▸ **Activity**
Print the text of each item below word for word, keeping every line as it appears. Leave the pictures out of your answer.

*** Begin section ***

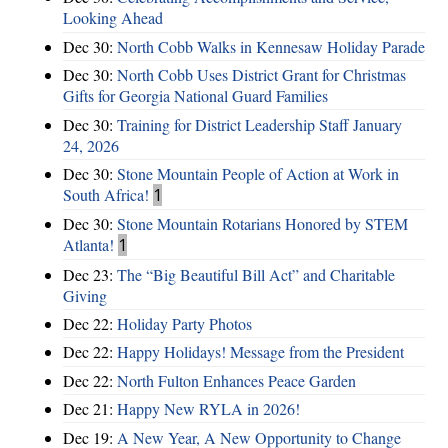
Looking Ahead
Dec 30:
North Cobb Walks in Kennesaw Holiday Parade
Dec 30:
North Cobb Uses District Grant for Christmas
Gifts for Georgia National Guard Families
Dec 30:
Training for District Leadership Staff January
24, 2026
Dec 30:
Stone Mountain People of Action at Work in
South Africa!
1
Dec 30:
Stone Mountain Rotarians Honored by STEM
Atlanta!
1
Dec 23:
The “Big Beautiful Bill Act” and Charitable
Giving
Dec 22:
Holiday Party Photos
Dec 22:
Happy Holidays! Message from the President
Dec 22:
North Fulton Enhances Peace Garden
Dec 21:
Happy New RYLA in 2026!
Dec 19:
A New Year, A New Opportunity to Change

*** End section ***

▸ **Exercise answer**
Looking Ahead
Dec 30:
North Cobb Walks in Kennesaw Holiday Parade
Dec 30:
North Cobb Uses District Grant for Christmas
Gifts for Georgia National Guard Families
Dec 30:
Training for District Leadership Staff January
24, 2026
Dec 30:
Stone Mountain People of Action at Work in
South Africa!
1
Dec 30:
Stone Mountain Rotarians Honored by STEM
Atlanta!
1
Dec 23:
The “Big Beautiful Bill Act” and Charitable
Giving
Dec 22:
Holiday Party Photos
Dec 22:
Happy Holidays! Message from the President
Dec 22:
North Fulton Enhances Peace Garden
Dec 21:
Happy New RYLA in 2026!
Dec 19:
A New Year, A New Opportunity to Change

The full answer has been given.